◆ Provided passage:
========================================================================
Enjoying the Show

I just returned from a seven-day silent meditation retreat. It was a wonderful opportunity to spend some intimate time with my heart, my body and, yes, my MIND :-)

But I must say… spending 7 days “alone” with my mind, undistracted, felt a lot like going on a theater cruise. 

Oh, the shows! … at all hours of the day! Some were deeply dramatic. Some were high adventure. And some were purely comedic!

I think the trick to enjoying the “show” is ATTITUDE. The mind, usually operating below our conscious awareness, will reveal itself in the spotlight if approached with a friendly, curious attitude.

And when the body is relaxed and the mind quiet,  I discovered it is actually possible to sit back and enjoy the ticker-tape parade of thoughts that float through the mind… without getting caught up and carried away in the storyline.

So…. one morning at breakfast, halfway through my retreat, I experienced this more directly than I ever have . It was really fascinating!

Senses fully awake and the body-mind geared up to do it’s “automatic pilot” feeding routine… I decided to get real interested in observing my “wanting mind” at work.   I slowed way down and became the “audience” with a front row seat.

Mealtime is a great time to watch “the show” because body and mind are alert and engaged.

Settling down in the quiet dining room with my plate of hot scrambled eggs, spicy rice, sliced chilled vegetables, and cup of steaming green tea… I paused.  Simply paused. and noticed.

As the aromas wafted up toward the nose, my brain kicked in. Messages began firing to the hand to “pick up the fork.” And I noticed the immediate impulse of the hand to move toward the plate. I noticed… but I did not react.

“Take a bite”, the brain directed a little more urgently. Breathing in, breathing out… I closed my eyes, lowered my head and took a big whiff of the smells of breakfast.  Imagine that. I rarely ever take the time to smell my food. WOW!  All senses were jumping up and down cheering “this is wonderful!” Even my taste buds were happy. Smells can be amazingly “nourishing” :-)

But… it wasn’t long (maybe a second, maybe less) until the mind kicked up a gear. In double time it shouted directives to the arm and hand (and millions of other muscles, nerves and tendons I don’t even know about) to DO SOMETHING!   Hmmmmm, I smiled, … so this is what “wanting mind” sounds like :-)

“Okay”,  I decided, “Let’s take a bite”.  “But… I’m going to be aware, not unconscious. I don’t want to miss a thing.”   Slowly and mindfully, I observed a fork full of bright yellow eggs rise, wobble and touch my lips. Slowly and mindfully, I was able to taste that very first encounter between taste buds and food… and the second and the third.  So many opportunities for enjoyment when one STAYS with the tasting, the chewing, and the swallowing.

Now here is where it got really interesting. While I was enjoying, really enjoying, the food that was still in my mouth, I noticed quiet thoughts percolating about the next bite. The mind was actually directing the hand to scoop up another load of food- while the first fork load was still in my mouth!       Thankfully, I was so relaxed and quiet that I could just smile and notice the dialogue-  without acting on it.

Fully absorbed with the exercise, I must have remained in the breakfast room for hours.
========================================================================
◆ Information supplied:

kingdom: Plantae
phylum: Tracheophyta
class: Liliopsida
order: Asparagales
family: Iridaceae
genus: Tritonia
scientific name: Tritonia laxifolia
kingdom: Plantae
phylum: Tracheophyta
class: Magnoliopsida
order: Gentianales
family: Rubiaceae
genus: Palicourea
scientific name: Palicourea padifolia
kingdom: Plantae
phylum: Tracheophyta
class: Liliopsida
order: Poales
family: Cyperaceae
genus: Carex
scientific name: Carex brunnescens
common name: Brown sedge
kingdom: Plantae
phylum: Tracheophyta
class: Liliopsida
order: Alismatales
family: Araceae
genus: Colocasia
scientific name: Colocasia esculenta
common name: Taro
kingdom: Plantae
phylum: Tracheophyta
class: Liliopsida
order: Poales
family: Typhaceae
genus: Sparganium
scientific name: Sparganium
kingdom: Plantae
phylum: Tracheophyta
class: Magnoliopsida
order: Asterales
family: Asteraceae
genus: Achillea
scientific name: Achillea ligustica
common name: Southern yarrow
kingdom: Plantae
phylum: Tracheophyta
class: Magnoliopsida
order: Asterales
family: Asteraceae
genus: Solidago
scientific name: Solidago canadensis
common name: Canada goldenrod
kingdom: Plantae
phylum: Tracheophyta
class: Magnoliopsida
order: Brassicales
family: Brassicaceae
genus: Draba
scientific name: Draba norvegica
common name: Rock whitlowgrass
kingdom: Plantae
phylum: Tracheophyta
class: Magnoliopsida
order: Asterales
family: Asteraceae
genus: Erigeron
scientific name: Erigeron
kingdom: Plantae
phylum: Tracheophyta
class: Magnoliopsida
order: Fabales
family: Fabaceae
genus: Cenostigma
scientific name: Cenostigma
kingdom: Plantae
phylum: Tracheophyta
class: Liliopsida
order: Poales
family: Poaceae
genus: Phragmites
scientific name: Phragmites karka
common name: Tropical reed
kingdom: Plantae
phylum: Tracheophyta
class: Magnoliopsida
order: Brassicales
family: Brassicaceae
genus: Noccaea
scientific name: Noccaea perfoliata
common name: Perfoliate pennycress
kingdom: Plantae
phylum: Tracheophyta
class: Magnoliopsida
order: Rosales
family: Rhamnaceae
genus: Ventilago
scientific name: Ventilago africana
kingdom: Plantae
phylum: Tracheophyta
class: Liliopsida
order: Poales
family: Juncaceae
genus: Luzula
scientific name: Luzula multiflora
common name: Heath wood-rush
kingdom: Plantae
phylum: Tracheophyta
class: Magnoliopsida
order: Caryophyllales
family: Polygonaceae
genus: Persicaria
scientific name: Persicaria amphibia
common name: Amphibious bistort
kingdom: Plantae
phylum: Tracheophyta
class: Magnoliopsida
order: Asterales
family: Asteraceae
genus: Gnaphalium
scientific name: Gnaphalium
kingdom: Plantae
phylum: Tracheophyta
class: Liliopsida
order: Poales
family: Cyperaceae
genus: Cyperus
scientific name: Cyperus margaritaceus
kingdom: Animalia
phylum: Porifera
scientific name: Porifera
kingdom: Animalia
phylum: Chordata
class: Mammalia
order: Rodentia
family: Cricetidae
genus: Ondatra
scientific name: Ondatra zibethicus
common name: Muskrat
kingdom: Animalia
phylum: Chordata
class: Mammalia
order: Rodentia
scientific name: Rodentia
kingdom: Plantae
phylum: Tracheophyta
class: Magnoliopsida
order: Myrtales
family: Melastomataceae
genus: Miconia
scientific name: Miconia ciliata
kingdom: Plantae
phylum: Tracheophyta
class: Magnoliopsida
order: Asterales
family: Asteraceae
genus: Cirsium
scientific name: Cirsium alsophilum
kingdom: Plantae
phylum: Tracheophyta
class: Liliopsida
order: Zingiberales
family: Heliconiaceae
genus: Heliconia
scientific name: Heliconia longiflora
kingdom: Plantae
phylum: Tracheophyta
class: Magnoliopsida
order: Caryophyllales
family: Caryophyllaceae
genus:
========================================================================
◆ Your tasks:
**A)** Return the stretch of the listing from its first line through the line containing "genus: Colocasia", replacing "phylum" with "division" and changing nothing else.
**B)** Continue the essay about mindful eating at a silent meditation retreat from its final sentence onward.

◆ Answer set:
**A)**
kingdom: Plantae
division: Tracheophyta
class: Liliopsida
order: Asparagales
family: Iridaceae
genus: Tritonia
scientific name: Tritonia laxifolia
kingdom: Plantae
division: Tracheophyta
class: Magnoliopsida
order: Gentianales
family: Rubiaceae
genus: Palicourea
scientific name: Palicourea padifolia
kingdom: Plantae
division: Tracheophyta
class: Liliopsida
order: Poales
family: Cyperaceae
genus: Carex
scientific name: Carex brunnescens
common name: Brown sedge
kingdom: Plantae
division: Tracheophyta
class: Liliopsida
order: Alismatales
family: Araceae
genus: Colocasia

**B)**
Each time the mind tried to convince the body to do something- I just asked myself “What do I need right now?”  This was not about deprivation. I was perfectly willing to respond to whatever the body said it needed. But, I truly wanted to know the truth- “what do I need right now?”

To hear the answer, I scanned my awareness through the body… asking gently, “does any place need anything?”… kind of like your grandmother might ask you- sincere, loving and practical.   Simply checking in with the belly, the taste buds, the body temperature, chair comfort, etc…  inquiring, “Is anything needed, really needed, here, now?

…and, to my surprise,  99.9% of the time, the answer was “NO. not really. Actually, I am content. Wow. I am fully content.” :-)

So, there I sat… enjoying the feeling of contentment for long stretches of time.  Responding when the body had a need. But most of the time just aware that I was satisfied…  as the constant chatter of a busy, wanting mind played in the background- like white noise.

Once I was no longer possessed by “doing something” about my urges, I really got curious about this “show” unfolding within me.  And it became comical!    Like  I could “see” the puppeteer up there in the loft directing my body to do all sorts of things without my consciousness aware of it. Very sneaky.

I laughed while “listening” to the whispers back stage- “Okay, take another sip, quick.” or “Eat more. You might be hungry later“- ha!  Usually the body tried to cooperate- muscles contracted, the hand began to reach.  But when I just watched… the body relaxed.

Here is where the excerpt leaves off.